Il y a un moment donné où il faut décider : une journée de plus dans une boîte à chaussures dont la température monte inexorablement (33 degrés ce soir, toutes fenêtres ouvertes côté "sans soleil", et avoir passé 13 heures bouclées là-dedans (pas allumer l'ordinateur, manger froid, pas faire couler l'eau chaude, pas ouvrir les stores ni les fenêtres, et le thé... Nooon !).

Ou sortir.

La Taulière est donc sortie bien plus tôt que la marquise, il était onze heures (le bouillon était prêt).

Jusqu'à 18 heures, elle a occupé son temps, entre deux incursions prudentes et aussi rapides que possible sur les trottoirs en flammes, au centre commercial climatisé (peu et mal mais tout de même), puis au cinéma.

Il a été chroniqué ici, l'une ou l'autre fois, de ces films qu'on va voir pour avoir moins chaud. J'ai souvenance d'un navet puissance mille, c'était à Lyon en 2013 je crois.

Cet après-midi, dans une salle fraîche, la Taulière s'étale sans vergogne, étant seule, et ôte ses chaussures, fait quelques mouvements pour que la circulation reprenne dans ses guibolles mises à mal par ce crapahutage de cinq heures au fil desquelles, de surcroît, son panier s'est alourdi.

On est bien.

Viennent s'échouer dans la salle successivement quatre personnes encore plus chenues que votre servante, des vrais vieux, quoi (bref, des gens qui ont dix ans de plus que moi, à vue de nez). La Taulière s'étonne, vu qu'elle a "choisi" (pour l'horaire et pour la salle) "Free fire", choix que le caissier du Méliès a commenté avec un sourire sardonique : "et hop, une place pour le film de flingues".

Mais ces personnes-là, qui sont venues comme moi, à titre de réfugié-e-s climatiques, n'auront cure, une heure et demie durant, de l'avalanche de pan, pzzzzzt, bzzzzzinnng, ahahahaaaaaaah je meurs, clic-clic (rechargement), BAM, ta-ta-ta-ta-ta-taaaaaa craaaaac, weeezzzzzzz et humphh, boum...

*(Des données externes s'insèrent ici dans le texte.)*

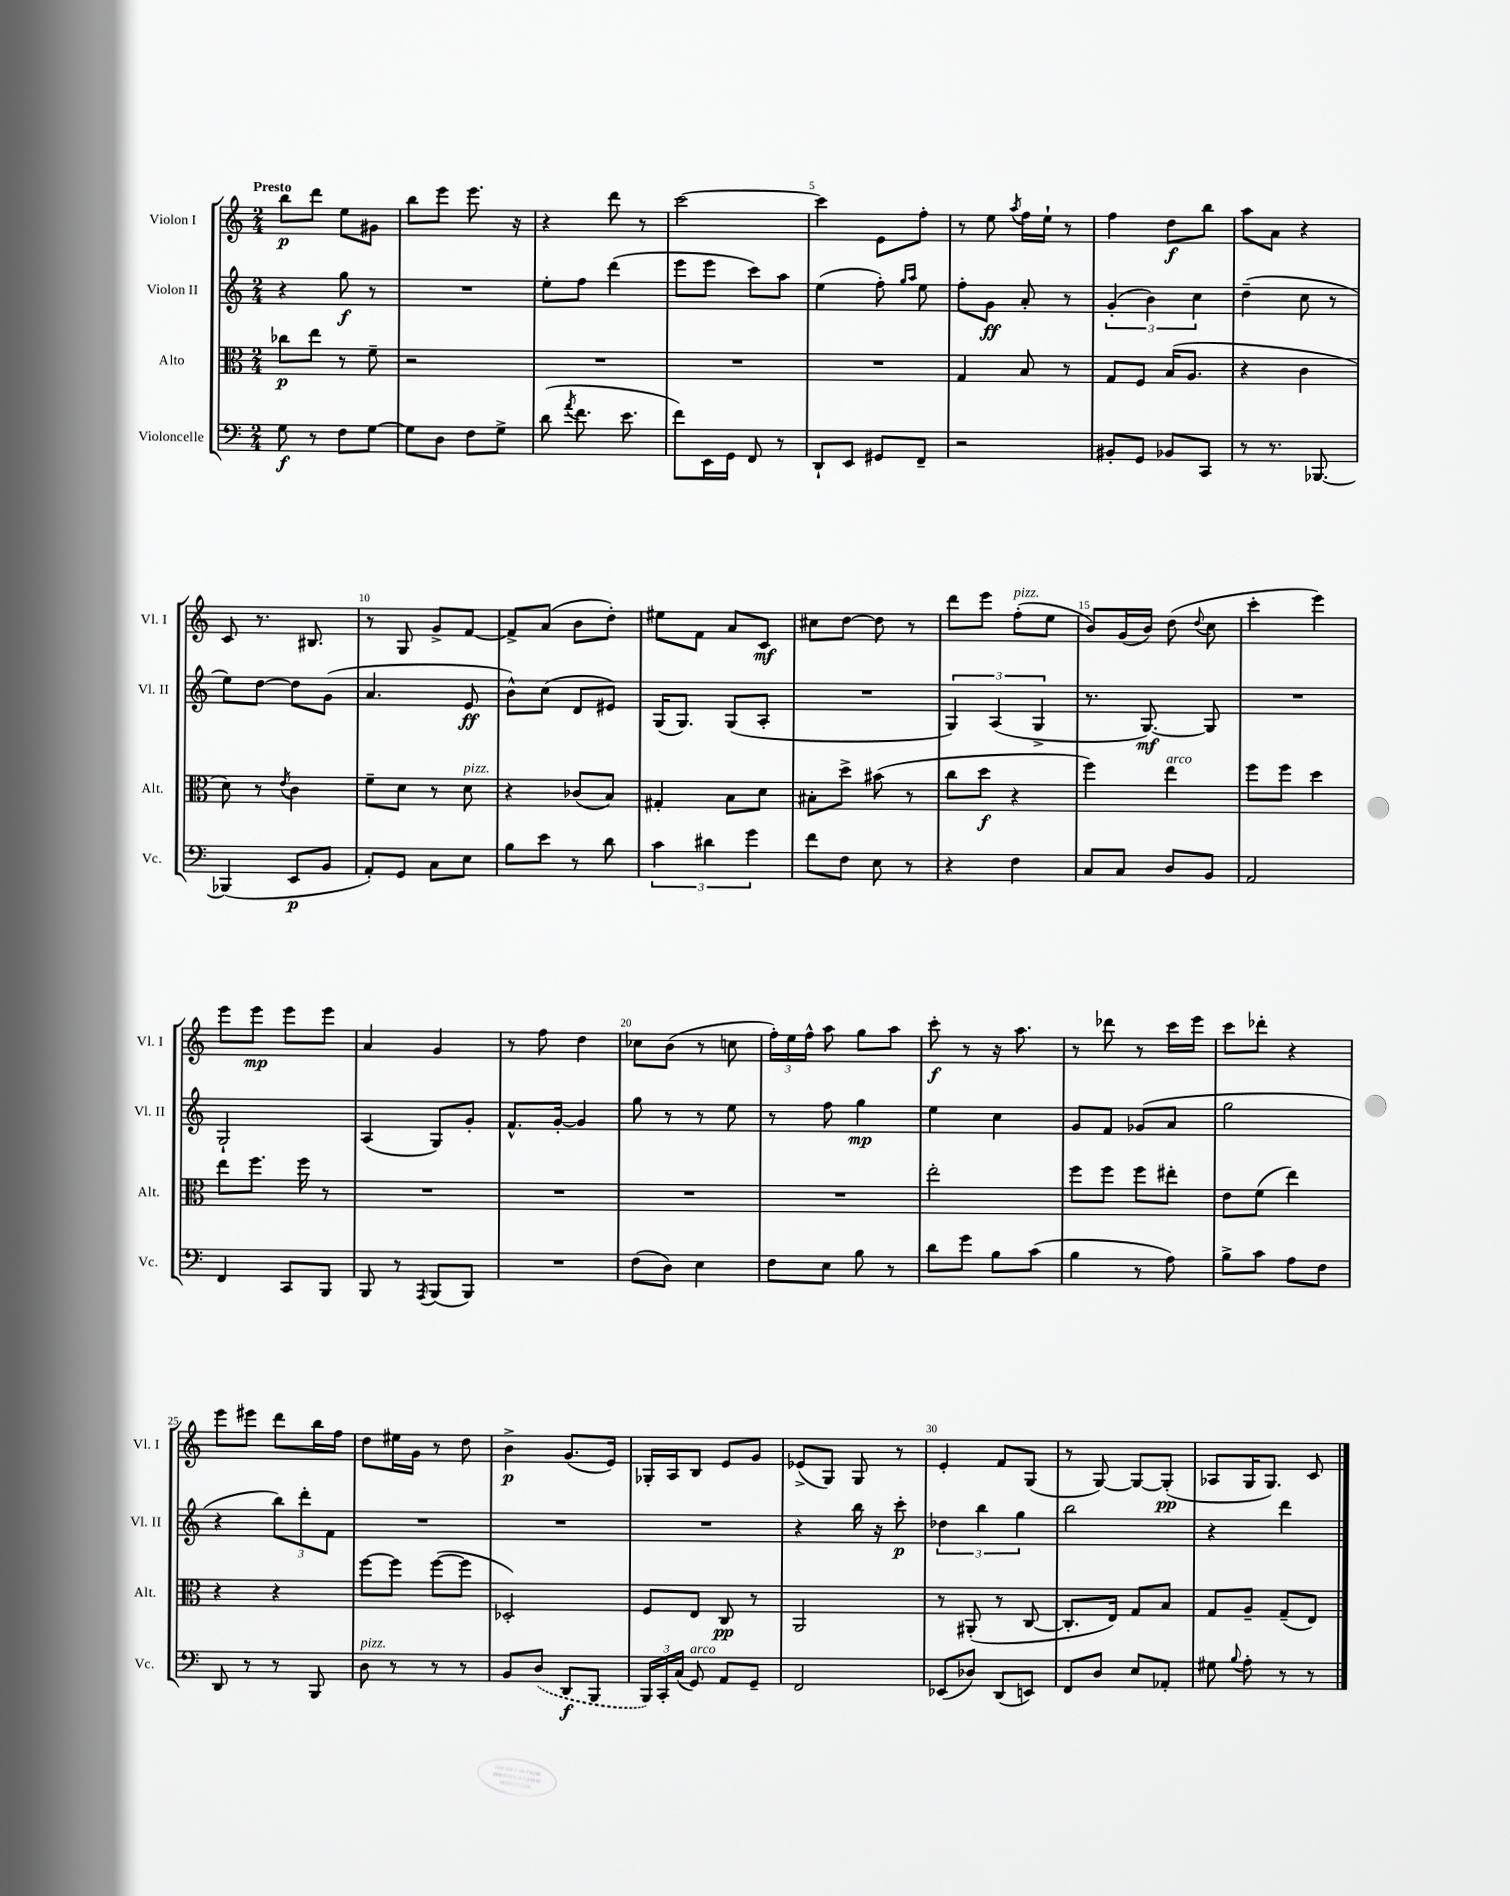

**kern	**kern	**kern	**kern
*staff4	*staff3	*staff2	*staff1
*clefF4	*clefC3	*clefG2	*clefG2
*k[]	*k[]	*k[]	*k[]
*M2/4	*M2/4	*M2/4	*M2/4
8G	8cc-	4r	8bb
8r	8ee	.	8ddd
8F	8r	8gg	8ee
[8G	8f~	8r	8g#
=	=	=	=
8G]	2r	2r	8bb
8D	.	.	8eee
8F	.	.	8.eee
8G^	.	.	.
.	.	.	16r
=	=	=	=
(8d	2r	8ee'	4r
8qa	.	.	.
8.f	.	8ff	.
.	.	(4ddd	8ddd
8.e	.	.	.
.	.	.	8r
=	=	=	=
8f)	2r	8eee	[2ccc
16EE	.	8eee	.
16GG	.	.	.
8FF	.	8ccc)	.
8r	.	8aa	.
=	=	=	=
8DD`	2r	(4ee	4ccc]
8EE	.	.	.
8GG#	.	8ff')	8e
.	.	16qqgg	.
.	.	16qqaa	.
8FF~	.	8ee	8ff'
=	=	=	=
2r	4G	8ff'	8r
.	.	8g	8ee
.	.	.	8qaa
.	8B	8a'	16ff
.	.	.	16ee`
.	8r	8r	8r
=	=	=	=
8BB#'	8G	(6g'	4ff
8GG	8F	.	.
.	.	6b)	.
8BB-	(16B	.	8dd
.	8.A	.	.
.	.	6cc	.
8CC	.	.	8bb
=	=	=	=
8r	4r	(4dd~	8aa
8.r	.	.	8a
.	4c	8cc	4r
[8.BBB-	.	.	.
.	.	8r	.
=	=	=	=
(4BBB-]	8d)	8ee)	8c
.	8r	[8dd	8.r
.	8qe	.	.
8EE	4c	8dd]	.
.	.	.	8.B#
8BB	.	(8g	.
=	=	=	=
8AA')	8f~	4.a	8r
8GG	8d	.	8G
8C	8r	.	8g^
8E	8d	8e	[8f
=	=	=	=
8B	4r	8b^^)	8f^]
8e	.	(8cc	(8a
8r	(8c-	8d	8b
8d	8B)	8e#)	8dd')
=	=	=	=
6c	4G#'	(16G	8ee#
.	.	8.G)	.
.	.	.	8f
6d#	.	.	.
.	8B	(8G	8a
6g	.	.	.
.	8d	8A'	8c
=	=	=	=
8f	8B#'	2r	8cc#
8F	8dd^	.	[8dd
8E	(8b#	.	8dd]
8r	8r	.	8r
=	=	=	=
4r	8cc	6G)	8ddd
.	8dd	.	8eee
.	.	(6A	.
4F	4r	.	(8ff'
.	.	6G^	.
.	.	.	8ee
=	=	=	=
8C	4ff)	8.r	8b)
8C	.	.	(16g
.	.	[8.G)	16b)
8D	4ee	.	(8dd
.	.	.	8qqdd
8BB	.	8G]	8cc
=	=	=	=
2AA	8ff	2r	4ccc'
.	8ff	.	.
.	4dd	.	4eee)
=	=	=	=
4FF	8ee	2G`	8eee
.	8.ff	.	8eee
8CC	.	.	8eee
.	16ff	.	.
8BBB	8r	.	8eee
=	=	=	=
8BBB	2r	(4A	4a
8r	.	.	.
8qAAA	.	.	.
(8BBB	.	8G)	4g
8BBB)	.	8g'	.
=	=	=	=
2r	2r	8.f^^	8r
.	.	.	8ff
.	.	[16g'	.
.	.	4g]	4dd
=	=	=	=
(8F	2r	8gg	8cc-
8D)	.	8r	(8b
4E	.	8r	8r
.	.	8ee	8cc
=	=	=	=
8F	2r	8r	24ff')
.	.	.	24ee
.	.	.	24ff^^
8E	.	8ff	8aa
8B	.	4gg	8gg
8r	.	.	8aa
=	=	=	=
8d	2ee'	4ee	8ccc'
8g	.	.	8r
8B	.	4cc	16r
.	.	.	8.aa
(8c	.	.	.
=	=	=	=
4B	8ff	8g	8r
.	8ff	8f	8ddd-
8r	8ff	(8g-	8r
8A)	8ee#'	8a	16ccc
.	.	.	16eee
=	=	=	=
8B^	8e	2gg	8ccc
8c	(8f	.	8ddd-'
8A	4ee)	.	4r
8F	.	.	.
=	=	=	=
8DD	4r	4r	8eee
8r	.	.	8eee#
8r	4r	12bb)	8ddd
.	.	12ddd'	.
8BBB	.	.	16bb
.	.	12f	.
.	.	.	16ff
=	=	=	=
8D	[8ff	2r	8dd
8r	8ff]	.	16ee#
.	.	.	16g
8r	([8ff	.	8r
8r	8ff]	.	8dd
=	=	=	=
8BB	2D-')	2r	4b^
(8D	.	.	.
8DD	.	.	(8.g
8BBB	.	.	.
.	.	.	16e)
=	=	=	=
24BBB)	8F	2r	16G-'
24CC'	.	.	.
.	.	.	16A
(24C	.	.	.
8GG)	8E	.	8B
8AA	8C	.	8e
8GG~	8r	.	8g
=	=	=	=
2FF	2AA	4r	(8e-^
.	.	.	8G)
.	.	16bb	8G
.	.	16r	.
.	.	8ccc'	8r
=	=	=	=
(8EE-	8r	6dd-	4e'
8D-)	(8AA#'	.	.
.	.	6bb	.
(8DD	8r	.	8f
.	.	6gg	.
8EE)	[8C	.	(8G
=	=	=	=
8FF	8.C']	2bb	8r
8D	.	.	[8G)
.	16E)	.	.
8E	8G	.	8G_
8AA-'	8B	.	(8G']
=	=	=	=
8G#	8G	4r	8A-
8qqB	.	.	.
8A'	8A~	.	16G
.	.	.	8.G)
8r	(8G~	4ddd	.
8r	8E)	.	8c
==	==	==	==
*-	*-	*-	*-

Le nombre de "fuck" à la minute excède tout ce que nous pouvions imaginer, d'ailleurs nous n'imaginions rien. Il y a quelques rires, parce que quelquefois c'est drôle. C'est souvent drôle. D'un humour entre Tarantino et Gondry, en un peu moins bien. Les personnages sont si outrés qu'on n'imagine pas une seconde qu'ils puissent être vraisemblables, les dialogues, décalés, sont réjouissants et les acteurs s'en donnent à coeur joie.

Deux mecs vont chercher une livraison d'armes pour l'IRA dans un de ces hangars déglingués où sont tournés un paquet de films aux Etats-Unis (obscurité, vieux monte-charges, conduites rouillées, vapeur au sol et téléphone à cadran sur bureau abandonné (et qui sonne pendant tout le film, je laisse à celleux qui verront Free fire la surprise du moment où, enfin, l'un des truands décroche). Ils retrouvent sur place une dizaine d'autres malfrats, intermédiaires, chauffeurs, hommes de main. Pour une quelconque raison, la livraison va tourner au bain de sang.

Le Monde.fr a publié une critique bien roulée de ce "gunfight sur fond de faux rock". La Taulière partage les avis exprimés dans cette critique, et a vu au passage un autre article intitulé "des guns, de la poussière et du sang", ce qui ne résume pas ce film curieux et quelque part jubilatoire, mais situe bien le cadre.

A propos, les journaleux qui utilisent de l'amerlock pour faire plus vrai ça me gonfle. Gunfight, on ne pourrait pas dire "fusillade" ? Ou tout terme d'argot qui rendrait l'idée, quoi. N'ont qu'à faire marcher le dico des syno ces feignants.

Bref, en fin de séance on se rend prudemment aux toilettes en regardant à droite et à gauche, il s'en faut de peu qu'on y aille collée au mur, marchant en pas chassés, la main en l'air le flingue au bout, en demandant à la dame qui nous suit de nous couvrir.

Dehors, ça flingue aussi à tout va : 40 petits degrés. Un vent du désert tire de courtes rafales d'air porté à l'incandescence. Dans le tram, l'épuisement est si général que nous sommes comme un seul être vivant (mais si peu), une grosse limace collective, hagarde et aussi ralentie qu'une séquence - excellente - de "Free fire" où une partie de la baston est filmée dans ce mode, mais sur un temps long, ce qui la rend à la fois poétique, comme une espèce de ballet en aquarium, et très drôle.

Enfin, moi j'ai ri.

Dehors, c'était aussi free fire, et ça dure et ça s'étire, comme dans le film. Mais il n'y a pas d'impacts de balles, juste des yeux cernés et la peau brûlante.